= Zolban =

Zolban or Zolbon (fl. 491) was a Hun general fighting for the Byzantine Empire. He fought alongside fellow Hun commander Sigizan against the Isaurians in 493 AD.

==History==
He was a commander of the Hun auxiliaries in the Byzantine Empire. Zolban commanded the Huns in the army of Eastern Roman emperor Anastasius I Dicorus against the Isaurian rebels in the Isaurian War (492-497). In this conflict, the East army probably sided with the Isaurians. The (Roman) Imperial army consisted chiefly of troops and leaders posted in Thrace, and it included about 6,500 cavalrymen with the Praesental Army, 3,500 cavalrymen with the Thracian Army, 2,000 Scholarii, 2,000 horsemen under Justin, and 10,000 Huns under Zolban and Sigizan, for an estimated combined cavalry force of 34,000, adding to 70,000 infantrymen. The armies were evenly matched in terms of numbers, but the Imperial Army included more cavalrymen.
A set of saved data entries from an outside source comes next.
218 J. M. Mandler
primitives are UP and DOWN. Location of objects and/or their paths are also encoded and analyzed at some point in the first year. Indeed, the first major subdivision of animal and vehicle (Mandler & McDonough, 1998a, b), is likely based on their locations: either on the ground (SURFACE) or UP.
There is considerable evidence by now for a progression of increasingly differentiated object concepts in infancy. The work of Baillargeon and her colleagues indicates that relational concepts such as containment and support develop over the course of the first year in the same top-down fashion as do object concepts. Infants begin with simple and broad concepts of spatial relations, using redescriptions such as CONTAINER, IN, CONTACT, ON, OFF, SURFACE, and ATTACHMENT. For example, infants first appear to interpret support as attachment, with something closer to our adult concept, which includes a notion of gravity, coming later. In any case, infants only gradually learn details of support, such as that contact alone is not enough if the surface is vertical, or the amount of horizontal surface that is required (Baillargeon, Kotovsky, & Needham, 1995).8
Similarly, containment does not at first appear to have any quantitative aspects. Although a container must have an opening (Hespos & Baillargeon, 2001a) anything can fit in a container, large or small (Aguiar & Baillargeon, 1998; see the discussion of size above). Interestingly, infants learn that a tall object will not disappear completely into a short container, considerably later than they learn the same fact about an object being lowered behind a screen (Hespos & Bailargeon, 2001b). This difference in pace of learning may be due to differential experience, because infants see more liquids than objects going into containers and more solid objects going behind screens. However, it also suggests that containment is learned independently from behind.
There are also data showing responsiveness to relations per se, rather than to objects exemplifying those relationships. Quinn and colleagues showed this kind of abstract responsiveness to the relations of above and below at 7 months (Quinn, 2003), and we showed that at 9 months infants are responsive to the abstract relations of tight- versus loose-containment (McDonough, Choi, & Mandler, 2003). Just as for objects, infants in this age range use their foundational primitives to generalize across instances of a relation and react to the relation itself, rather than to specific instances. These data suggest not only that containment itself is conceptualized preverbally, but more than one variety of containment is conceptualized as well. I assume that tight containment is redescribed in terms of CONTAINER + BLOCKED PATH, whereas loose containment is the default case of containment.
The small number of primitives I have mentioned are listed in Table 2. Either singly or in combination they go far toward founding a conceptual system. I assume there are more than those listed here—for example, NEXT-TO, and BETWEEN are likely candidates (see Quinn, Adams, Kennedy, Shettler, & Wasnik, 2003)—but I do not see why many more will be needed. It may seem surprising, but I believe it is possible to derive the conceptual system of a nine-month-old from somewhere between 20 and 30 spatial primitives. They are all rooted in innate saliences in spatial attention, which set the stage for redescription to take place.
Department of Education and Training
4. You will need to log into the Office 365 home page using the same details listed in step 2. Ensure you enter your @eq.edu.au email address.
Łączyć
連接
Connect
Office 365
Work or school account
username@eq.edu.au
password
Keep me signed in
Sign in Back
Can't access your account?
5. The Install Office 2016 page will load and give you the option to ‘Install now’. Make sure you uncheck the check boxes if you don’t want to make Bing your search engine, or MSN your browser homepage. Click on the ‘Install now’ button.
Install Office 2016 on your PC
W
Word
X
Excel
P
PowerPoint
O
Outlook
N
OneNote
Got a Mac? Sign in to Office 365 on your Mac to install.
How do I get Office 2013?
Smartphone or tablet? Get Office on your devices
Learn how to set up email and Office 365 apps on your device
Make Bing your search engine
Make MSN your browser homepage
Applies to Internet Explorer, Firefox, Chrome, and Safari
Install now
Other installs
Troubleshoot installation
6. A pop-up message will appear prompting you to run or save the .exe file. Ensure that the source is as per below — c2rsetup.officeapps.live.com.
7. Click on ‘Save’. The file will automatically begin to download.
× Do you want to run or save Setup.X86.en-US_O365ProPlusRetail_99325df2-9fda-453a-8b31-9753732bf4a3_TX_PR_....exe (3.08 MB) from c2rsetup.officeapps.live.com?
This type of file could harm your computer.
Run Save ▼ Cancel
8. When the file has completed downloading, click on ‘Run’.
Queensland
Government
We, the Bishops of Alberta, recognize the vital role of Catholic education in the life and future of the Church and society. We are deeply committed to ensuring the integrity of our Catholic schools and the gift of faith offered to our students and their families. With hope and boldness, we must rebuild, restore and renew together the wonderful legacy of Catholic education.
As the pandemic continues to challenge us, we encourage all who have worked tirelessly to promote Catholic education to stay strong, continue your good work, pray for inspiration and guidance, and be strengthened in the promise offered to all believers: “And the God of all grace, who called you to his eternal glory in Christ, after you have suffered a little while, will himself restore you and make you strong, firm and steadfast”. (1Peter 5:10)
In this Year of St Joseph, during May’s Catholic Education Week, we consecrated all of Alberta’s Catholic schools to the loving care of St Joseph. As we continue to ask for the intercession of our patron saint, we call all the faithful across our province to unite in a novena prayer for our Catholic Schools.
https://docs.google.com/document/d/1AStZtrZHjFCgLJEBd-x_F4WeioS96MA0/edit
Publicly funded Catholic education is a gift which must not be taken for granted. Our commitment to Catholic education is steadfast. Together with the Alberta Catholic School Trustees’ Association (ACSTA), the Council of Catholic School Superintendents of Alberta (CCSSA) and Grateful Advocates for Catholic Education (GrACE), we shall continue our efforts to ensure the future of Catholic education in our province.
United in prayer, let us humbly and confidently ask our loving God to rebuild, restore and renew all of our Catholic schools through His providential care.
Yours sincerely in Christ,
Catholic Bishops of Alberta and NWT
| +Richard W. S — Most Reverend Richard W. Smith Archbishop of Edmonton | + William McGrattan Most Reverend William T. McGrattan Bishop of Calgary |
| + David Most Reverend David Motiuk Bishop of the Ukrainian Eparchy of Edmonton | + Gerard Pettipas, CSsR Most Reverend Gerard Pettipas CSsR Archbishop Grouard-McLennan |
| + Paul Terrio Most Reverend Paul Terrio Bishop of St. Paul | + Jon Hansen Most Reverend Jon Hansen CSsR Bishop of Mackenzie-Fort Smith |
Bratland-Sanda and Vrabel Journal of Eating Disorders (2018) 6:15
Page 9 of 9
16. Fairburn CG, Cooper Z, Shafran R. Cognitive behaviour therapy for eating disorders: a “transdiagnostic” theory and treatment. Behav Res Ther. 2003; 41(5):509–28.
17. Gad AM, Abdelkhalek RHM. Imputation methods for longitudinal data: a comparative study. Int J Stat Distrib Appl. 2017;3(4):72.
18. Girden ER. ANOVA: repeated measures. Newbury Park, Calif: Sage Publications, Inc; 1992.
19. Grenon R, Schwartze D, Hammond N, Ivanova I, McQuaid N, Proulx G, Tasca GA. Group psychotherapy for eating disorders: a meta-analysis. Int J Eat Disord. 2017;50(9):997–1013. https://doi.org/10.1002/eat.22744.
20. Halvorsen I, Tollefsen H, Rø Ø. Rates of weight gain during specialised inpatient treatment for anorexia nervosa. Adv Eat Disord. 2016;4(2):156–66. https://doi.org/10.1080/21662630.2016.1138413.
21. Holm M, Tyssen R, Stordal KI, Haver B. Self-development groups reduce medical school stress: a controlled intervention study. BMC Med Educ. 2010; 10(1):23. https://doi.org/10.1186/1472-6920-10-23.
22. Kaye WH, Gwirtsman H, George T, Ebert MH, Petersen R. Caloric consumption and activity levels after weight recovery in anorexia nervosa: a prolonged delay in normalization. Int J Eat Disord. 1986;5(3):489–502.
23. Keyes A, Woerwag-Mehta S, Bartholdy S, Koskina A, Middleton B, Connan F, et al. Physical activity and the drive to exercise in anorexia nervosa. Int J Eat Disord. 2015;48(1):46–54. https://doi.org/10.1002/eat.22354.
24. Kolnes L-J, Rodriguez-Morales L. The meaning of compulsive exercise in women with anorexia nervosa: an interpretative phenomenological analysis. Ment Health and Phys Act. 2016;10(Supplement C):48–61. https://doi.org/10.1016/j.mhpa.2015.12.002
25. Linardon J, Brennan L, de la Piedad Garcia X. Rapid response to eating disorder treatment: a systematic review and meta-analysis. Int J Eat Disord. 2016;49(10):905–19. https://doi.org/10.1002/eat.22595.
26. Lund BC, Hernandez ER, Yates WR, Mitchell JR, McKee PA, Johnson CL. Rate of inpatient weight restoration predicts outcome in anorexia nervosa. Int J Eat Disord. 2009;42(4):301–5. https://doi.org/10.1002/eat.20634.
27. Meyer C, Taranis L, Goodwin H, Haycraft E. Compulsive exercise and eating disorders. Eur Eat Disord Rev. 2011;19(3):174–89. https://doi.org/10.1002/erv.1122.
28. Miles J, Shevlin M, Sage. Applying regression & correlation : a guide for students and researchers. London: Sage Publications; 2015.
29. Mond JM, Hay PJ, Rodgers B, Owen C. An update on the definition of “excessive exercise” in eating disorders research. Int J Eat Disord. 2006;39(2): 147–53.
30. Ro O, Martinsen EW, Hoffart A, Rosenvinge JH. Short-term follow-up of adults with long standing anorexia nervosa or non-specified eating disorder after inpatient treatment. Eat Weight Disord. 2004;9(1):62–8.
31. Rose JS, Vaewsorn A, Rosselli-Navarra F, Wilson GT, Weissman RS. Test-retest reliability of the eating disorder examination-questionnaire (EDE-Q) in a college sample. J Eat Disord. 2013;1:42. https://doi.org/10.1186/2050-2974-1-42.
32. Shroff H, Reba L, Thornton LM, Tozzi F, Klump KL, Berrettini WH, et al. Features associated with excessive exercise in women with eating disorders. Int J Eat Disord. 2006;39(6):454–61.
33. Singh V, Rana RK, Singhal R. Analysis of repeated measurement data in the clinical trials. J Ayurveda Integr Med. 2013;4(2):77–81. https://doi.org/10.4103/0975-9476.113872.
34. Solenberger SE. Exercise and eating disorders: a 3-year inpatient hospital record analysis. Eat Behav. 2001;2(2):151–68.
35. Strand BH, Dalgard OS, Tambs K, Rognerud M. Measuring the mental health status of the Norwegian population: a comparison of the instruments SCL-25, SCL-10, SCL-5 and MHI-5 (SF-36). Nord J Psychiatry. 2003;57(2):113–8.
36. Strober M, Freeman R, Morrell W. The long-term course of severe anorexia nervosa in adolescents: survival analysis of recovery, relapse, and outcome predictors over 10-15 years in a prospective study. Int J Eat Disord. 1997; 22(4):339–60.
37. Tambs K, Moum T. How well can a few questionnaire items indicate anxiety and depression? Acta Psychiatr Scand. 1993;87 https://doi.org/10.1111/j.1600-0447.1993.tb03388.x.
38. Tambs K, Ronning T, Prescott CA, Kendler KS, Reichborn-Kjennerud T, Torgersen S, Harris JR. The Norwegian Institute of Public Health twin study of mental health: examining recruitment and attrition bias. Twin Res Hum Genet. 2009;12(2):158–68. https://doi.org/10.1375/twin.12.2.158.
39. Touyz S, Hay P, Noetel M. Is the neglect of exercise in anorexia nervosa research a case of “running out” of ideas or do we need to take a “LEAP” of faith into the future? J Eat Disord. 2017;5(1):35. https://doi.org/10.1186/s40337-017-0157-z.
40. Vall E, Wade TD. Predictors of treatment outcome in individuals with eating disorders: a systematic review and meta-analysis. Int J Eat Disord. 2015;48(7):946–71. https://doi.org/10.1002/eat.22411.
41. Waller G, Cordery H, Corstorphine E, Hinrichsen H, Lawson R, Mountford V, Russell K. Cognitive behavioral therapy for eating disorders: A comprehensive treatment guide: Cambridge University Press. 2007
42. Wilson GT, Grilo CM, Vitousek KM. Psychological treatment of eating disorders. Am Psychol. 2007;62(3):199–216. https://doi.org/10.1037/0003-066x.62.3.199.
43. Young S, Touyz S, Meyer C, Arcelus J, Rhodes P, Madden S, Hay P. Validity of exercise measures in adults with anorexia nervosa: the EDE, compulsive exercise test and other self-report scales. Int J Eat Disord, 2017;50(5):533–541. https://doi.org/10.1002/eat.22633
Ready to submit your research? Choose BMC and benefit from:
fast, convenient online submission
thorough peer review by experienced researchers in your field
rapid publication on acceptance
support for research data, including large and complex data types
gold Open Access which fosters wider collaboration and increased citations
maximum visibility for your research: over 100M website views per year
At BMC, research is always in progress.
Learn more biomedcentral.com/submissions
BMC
At the major Battle of Cotyaeum, Lilingis, an Isaurian governor and excellent horseman, was killed, and the Imperial Army destroyed most of their adversaries. However, as they stopped to pillage, some of the Isaurians managed to flee to the mountains and the war, which might've ended with this battle, dragged on for several years of guerilla warfare and sieges.

The war eventually resulted in a Roman victory.

==Etymology==
His name is of Turkic origin, cf. Zolbon (colban, colbon, solbon), the "shepherd's star", i.e. Venus, and Colpan, a Mamluk name.